------ Data for this task ------

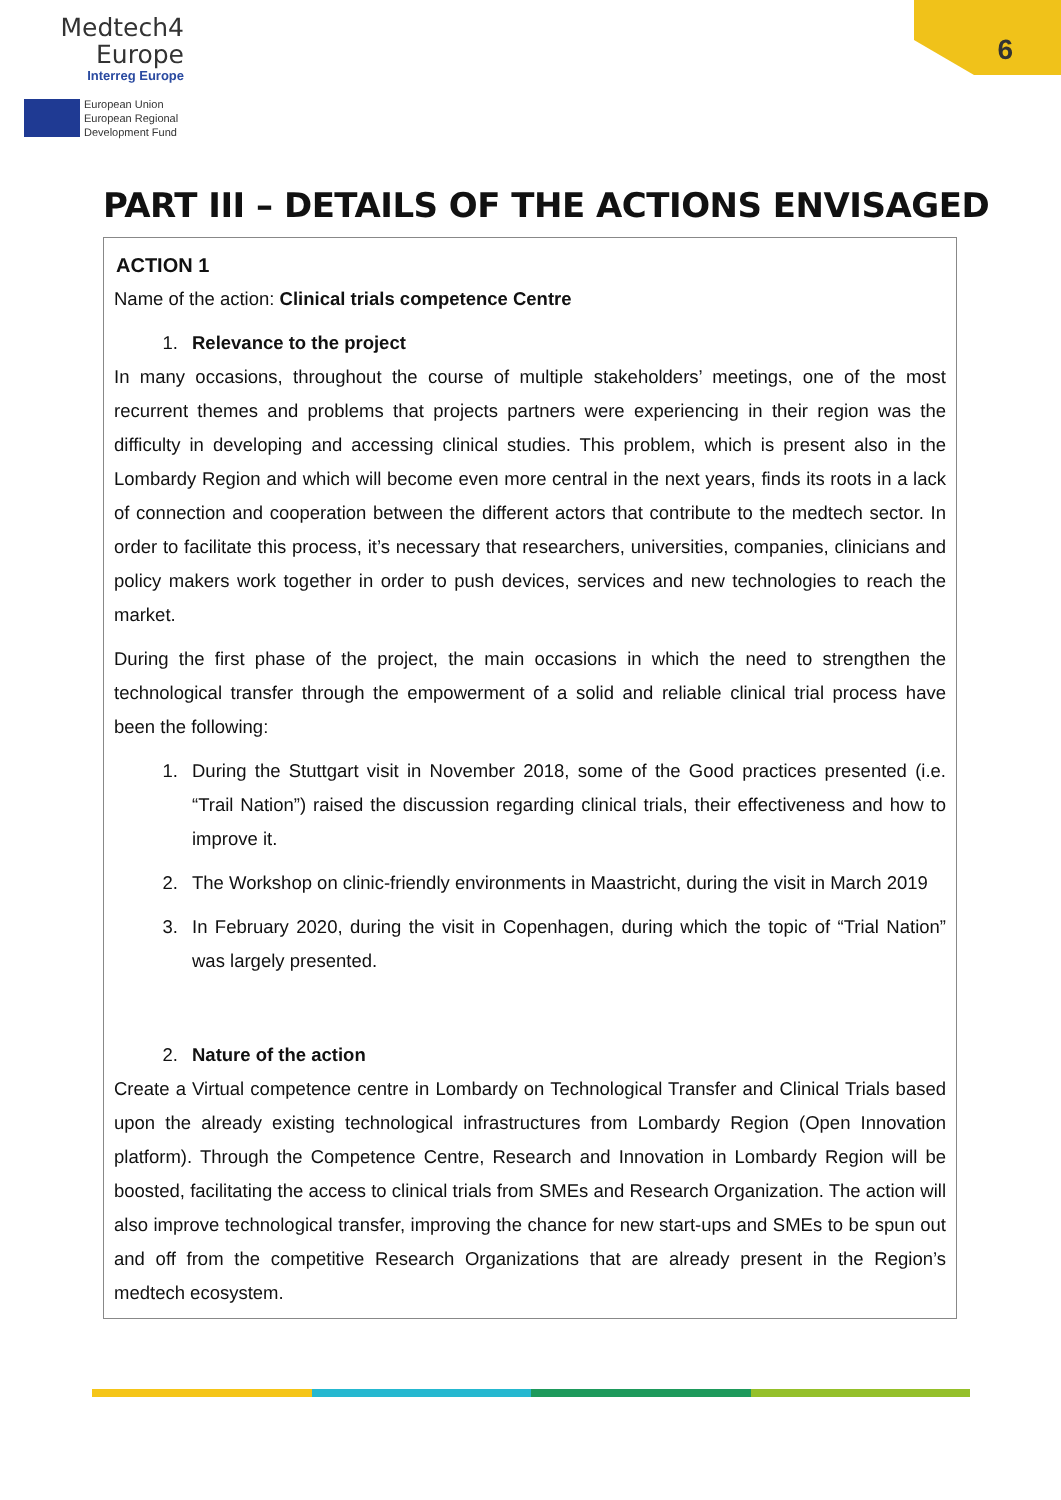Medtech4
Europe
Interreg Europe
European Union
European Regional
Development Fund
6
PART III – DETAILS OF THE ACTIONS ENVISAGED
ACTION 1
Name of the action: Clinical trials competence Centre
1. Relevance to the project
In many occasions, throughout the course of multiple stakeholders’ meetings, one of the most recurrent themes and problems that projects partners were experiencing in their region was the difficulty in developing and accessing clinical studies. This problem, which is present also in the Lombardy Region and which will become even more central in the next years, finds its roots in a lack of connection and cooperation between the different actors that contribute to the medtech sector. In order to facilitate this process, it’s necessary that researchers, universities, companies, clinicians and policy makers work together in order to push devices, services and new technologies to reach the market.
During the first phase of the project, the main occasions in which the need to strengthen the technological transfer through the empowerment of a solid and reliable clinical trial process have been the following:
1. During the Stuttgart visit in November 2018, some of the Good practices presented (i.e. “Trail Nation”) raised the discussion regarding clinical trials, their effectiveness and how to improve it.
2. The Workshop on clinic-friendly environments in Maastricht, during the visit in March 2019
3. In February 2020, during the visit in Copenhagen, during which the topic of “Trial Nation” was largely presented.
2. Nature of the action
Create a Virtual competence centre in Lombardy on Technological Transfer and Clinical Trials based upon the already existing technological infrastructures from Lombardy Region (Open Innovation platform). Through the Competence Centre, Research and Innovation in Lombardy Region will be boosted, facilitating the access to clinical trials from SMEs and Research Organization. The action will also improve technological transfer, improving the chance for new start-ups and SMEs to be spun out and off from the competitive Research Organizations that are already present in the Region’s medtech ecosystem.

------

**What to do**
Please output the lines of the listing above that fall in the stretch from the one with "European Regional" through the one with "1. Relevance to the project", exactly and only those.

**Response for this exercise**
European Regional
Development Fund
6
PART III – DETAILS OF THE ACTIONS ENVISAGED
ACTION 1
Name of the action: Clinical trials competence Centre
1. Relevance to the project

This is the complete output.